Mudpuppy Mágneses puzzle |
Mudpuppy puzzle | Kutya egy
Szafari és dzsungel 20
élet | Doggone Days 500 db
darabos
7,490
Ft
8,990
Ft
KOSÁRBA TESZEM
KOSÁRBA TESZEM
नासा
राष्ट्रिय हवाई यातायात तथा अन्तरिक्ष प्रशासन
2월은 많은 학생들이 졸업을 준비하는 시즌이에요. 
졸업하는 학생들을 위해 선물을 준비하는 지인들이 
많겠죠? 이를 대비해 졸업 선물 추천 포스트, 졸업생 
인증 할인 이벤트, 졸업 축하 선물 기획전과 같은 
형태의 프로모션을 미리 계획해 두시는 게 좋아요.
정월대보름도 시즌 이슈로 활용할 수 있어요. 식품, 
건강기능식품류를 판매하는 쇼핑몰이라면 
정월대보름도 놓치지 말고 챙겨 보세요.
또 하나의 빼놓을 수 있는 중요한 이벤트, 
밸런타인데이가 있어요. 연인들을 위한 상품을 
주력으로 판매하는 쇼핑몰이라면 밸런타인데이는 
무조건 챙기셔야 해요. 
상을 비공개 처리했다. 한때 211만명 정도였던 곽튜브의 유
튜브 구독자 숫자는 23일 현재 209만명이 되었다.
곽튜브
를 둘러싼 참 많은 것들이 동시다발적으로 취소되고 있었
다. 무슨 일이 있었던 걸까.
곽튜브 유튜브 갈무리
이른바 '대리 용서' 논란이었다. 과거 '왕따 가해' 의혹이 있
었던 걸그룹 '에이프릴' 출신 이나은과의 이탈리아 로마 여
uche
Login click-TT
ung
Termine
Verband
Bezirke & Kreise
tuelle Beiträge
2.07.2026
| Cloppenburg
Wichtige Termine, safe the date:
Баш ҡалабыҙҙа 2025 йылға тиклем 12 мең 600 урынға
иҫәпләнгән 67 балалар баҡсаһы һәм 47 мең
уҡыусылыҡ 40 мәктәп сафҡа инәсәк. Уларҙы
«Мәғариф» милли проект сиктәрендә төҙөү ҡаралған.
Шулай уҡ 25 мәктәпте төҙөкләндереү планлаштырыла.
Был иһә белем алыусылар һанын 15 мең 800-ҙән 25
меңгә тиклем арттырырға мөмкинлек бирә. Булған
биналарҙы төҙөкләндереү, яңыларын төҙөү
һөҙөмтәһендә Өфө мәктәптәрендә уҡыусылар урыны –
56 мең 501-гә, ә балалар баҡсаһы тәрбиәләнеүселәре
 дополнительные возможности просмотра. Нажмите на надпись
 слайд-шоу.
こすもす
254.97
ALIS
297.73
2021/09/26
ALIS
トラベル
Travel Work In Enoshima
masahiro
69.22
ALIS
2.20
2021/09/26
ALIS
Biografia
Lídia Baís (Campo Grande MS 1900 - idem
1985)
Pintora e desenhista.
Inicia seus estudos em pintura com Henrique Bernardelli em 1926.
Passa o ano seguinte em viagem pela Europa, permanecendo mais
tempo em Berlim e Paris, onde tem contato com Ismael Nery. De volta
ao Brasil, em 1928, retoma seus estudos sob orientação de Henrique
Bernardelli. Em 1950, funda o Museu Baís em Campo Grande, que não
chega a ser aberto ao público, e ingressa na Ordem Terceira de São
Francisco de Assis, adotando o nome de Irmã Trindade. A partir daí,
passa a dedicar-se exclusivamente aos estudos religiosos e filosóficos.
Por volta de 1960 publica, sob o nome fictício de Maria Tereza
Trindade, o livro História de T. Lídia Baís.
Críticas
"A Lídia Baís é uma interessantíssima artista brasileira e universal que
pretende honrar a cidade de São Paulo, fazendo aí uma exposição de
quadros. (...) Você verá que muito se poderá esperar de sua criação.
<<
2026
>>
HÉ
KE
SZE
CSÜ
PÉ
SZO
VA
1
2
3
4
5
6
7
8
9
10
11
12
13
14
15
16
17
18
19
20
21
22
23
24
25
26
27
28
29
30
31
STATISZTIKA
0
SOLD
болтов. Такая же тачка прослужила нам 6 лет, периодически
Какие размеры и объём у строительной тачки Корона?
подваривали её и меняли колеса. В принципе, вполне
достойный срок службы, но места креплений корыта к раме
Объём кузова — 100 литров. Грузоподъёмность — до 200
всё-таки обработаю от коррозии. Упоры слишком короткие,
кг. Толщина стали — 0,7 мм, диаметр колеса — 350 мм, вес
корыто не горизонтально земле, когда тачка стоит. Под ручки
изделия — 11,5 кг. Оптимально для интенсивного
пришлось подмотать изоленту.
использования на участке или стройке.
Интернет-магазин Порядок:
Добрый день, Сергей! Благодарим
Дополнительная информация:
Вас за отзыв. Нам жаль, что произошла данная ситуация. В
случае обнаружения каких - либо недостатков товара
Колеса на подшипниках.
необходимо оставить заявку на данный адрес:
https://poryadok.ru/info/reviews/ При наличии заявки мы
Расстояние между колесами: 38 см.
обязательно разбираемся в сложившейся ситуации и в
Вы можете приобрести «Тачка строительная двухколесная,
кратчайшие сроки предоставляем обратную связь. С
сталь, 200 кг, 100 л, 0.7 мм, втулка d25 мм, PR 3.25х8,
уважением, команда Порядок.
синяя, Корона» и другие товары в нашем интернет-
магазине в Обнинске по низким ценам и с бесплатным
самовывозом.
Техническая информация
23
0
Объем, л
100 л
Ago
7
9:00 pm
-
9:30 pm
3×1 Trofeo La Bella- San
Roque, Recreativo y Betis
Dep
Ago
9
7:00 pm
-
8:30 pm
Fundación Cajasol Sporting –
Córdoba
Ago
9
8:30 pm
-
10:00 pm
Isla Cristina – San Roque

..........

EXERCISE DIRECTIONS: Set down the whole listing again, exactly as shown above.

ANSWER BOX:
Mudpuppy Mágneses puzzle |
Mudpuppy puzzle | Kutya egy
Szafari és dzsungel 20
élet | Doggone Days 500 db
darabos
7,490
Ft
8,990
Ft
KOSÁRBA TESZEM
KOSÁRBA TESZEM
नासा
राष्ट्रिय हवाई यातायात तथा अन्तरिक्ष प्रशासन
2월은 많은 학생들이 졸업을 준비하는 시즌이에요. 
졸업하는 학생들을 위해 선물을 준비하는 지인들이 
많겠죠? 이를 대비해 졸업 선물 추천 포스트, 졸업생 
인증 할인 이벤트, 졸업 축하 선물 기획전과 같은 
형태의 프로모션을 미리 계획해 두시는 게 좋아요.
정월대보름도 시즌 이슈로 활용할 수 있어요. 식품, 
건강기능식품류를 판매하는 쇼핑몰이라면 
정월대보름도 놓치지 말고 챙겨 보세요.
또 하나의 빼놓을 수 있는 중요한 이벤트, 
밸런타인데이가 있어요. 연인들을 위한 상품을 
주력으로 판매하는 쇼핑몰이라면 밸런타인데이는 
무조건 챙기셔야 해요. 
상을 비공개 처리했다. 한때 211만명 정도였던 곽튜브의 유
튜브 구독자 숫자는 23일 현재 209만명이 되었다.
곽튜브
를 둘러싼 참 많은 것들이 동시다발적으로 취소되고 있었
다. 무슨 일이 있었던 걸까.
곽튜브 유튜브 갈무리
이른바 '대리 용서' 논란이었다. 과거 '왕따 가해' 의혹이 있
었던 걸그룹 '에이프릴' 출신 이나은과의 이탈리아 로마 여
uche
Login click-TT
ung
Termine
Verband
Bezirke & Kreise
tuelle Beiträge
2.07.2026
| Cloppenburg
Wichtige Termine, safe the date:
Баш ҡалабыҙҙа 2025 йылға тиклем 12 мең 600 урынға
иҫәпләнгән 67 балалар баҡсаһы һәм 47 мең
уҡыусылыҡ 40 мәктәп сафҡа инәсәк. Уларҙы
«Мәғариф» милли проект сиктәрендә төҙөү ҡаралған.
Шулай уҡ 25 мәктәпте төҙөкләндереү планлаштырыла.
Был иһә белем алыусылар һанын 15 мең 800-ҙән 25
меңгә тиклем арттырырға мөмкинлек бирә. Булған
биналарҙы төҙөкләндереү, яңыларын төҙөү
һөҙөмтәһендә Өфө мәктәптәрендә уҡыусылар урыны –
56 мең 501-гә, ә балалар баҡсаһы тәрбиәләнеүселәре
 дополнительные возможности просмотра. Нажмите на надпись
 слайд-шоу.
こすもす
254.97
ALIS
297.73
2021/09/26
ALIS
トラベル
Travel Work In Enoshima
masahiro
69.22
ALIS
2.20
2021/09/26
ALIS
Biografia
Lídia Baís (Campo Grande MS 1900 - idem
1985)
Pintora e desenhista.
Inicia seus estudos em pintura com Henrique Bernardelli em 1926.
Passa o ano seguinte em viagem pela Europa, permanecendo mais
tempo em Berlim e Paris, onde tem contato com Ismael Nery. De volta
ao Brasil, em 1928, retoma seus estudos sob orientação de Henrique
Bernardelli. Em 1950, funda o Museu Baís em Campo Grande, que não
chega a ser aberto ao público, e ingressa na Ordem Terceira de São
Francisco de Assis, adotando o nome de Irmã Trindade. A partir daí,
passa a dedicar-se exclusivamente aos estudos religiosos e filosóficos.
Por volta de 1960 publica, sob o nome fictício de Maria Tereza
Trindade, o livro História de T. Lídia Baís.
Críticas
"A Lídia Baís é uma interessantíssima artista brasileira e universal que
pretende honrar a cidade de São Paulo, fazendo aí uma exposição de
quadros. (...) Você verá que muito se poderá esperar de sua criação.
<<
2026
>>
HÉ
KE
SZE
CSÜ
PÉ
SZO
VA
1
2
3
4
5
6
7
8
9
10
11
12
13
14
15
16
17
18
19
20
21
22
23
24
25
26
27
28
29
30
31
STATISZTIKA
0
SOLD
болтов. Такая же тачка прослужила нам 6 лет, периодически
Какие размеры и объём у строительной тачки Корона?
подваривали её и меняли колеса. В принципе, вполне
достойный срок службы, но места креплений корыта к раме
Объём кузова — 100 литров. Грузоподъёмность — до 200
всё-таки обработаю от коррозии. Упоры слишком короткие,
кг. Толщина стали — 0,7 мм, диаметр колеса — 350 мм, вес
корыто не горизонтально земле, когда тачка стоит. Под ручки
изделия — 11,5 кг. Оптимально для интенсивного
пришлось подмотать изоленту.
использования на участке или стройке.
Интернет-магазин Порядок:
Добрый день, Сергей! Благодарим
Дополнительная информация:
Вас за отзыв. Нам жаль, что произошла данная ситуация. В
случае обнаружения каких - либо недостатков товара
Колеса на подшипниках.
необходимо оставить заявку на данный адрес:
https://poryadok.ru/info/reviews/ При наличии заявки мы
Расстояние между колесами: 38 см.
обязательно разбираемся в сложившейся ситуации и в
Вы можете приобрести «Тачка строительная двухколесная,
кратчайшие сроки предоставляем обратную связь. С
сталь, 200 кг, 100 л, 0.7 мм, втулка d25 мм, PR 3.25х8,
уважением, команда Порядок.
синяя, Корона» и другие товары в нашем интернет-
магазине в Обнинске по низким ценам и с бесплатным
самовывозом.
Техническая информация
23
0
Объем, л
100 л
Ago
7
9:00 pm
-
9:30 pm
3×1 Trofeo La Bella- San
Roque, Recreativo y Betis
Dep
Ago
9
7:00 pm
-
8:30 pm
Fundación Cajasol Sporting –
Córdoba
Ago
9
8:30 pm
-
10:00 pm
Isla Cristina – San Roque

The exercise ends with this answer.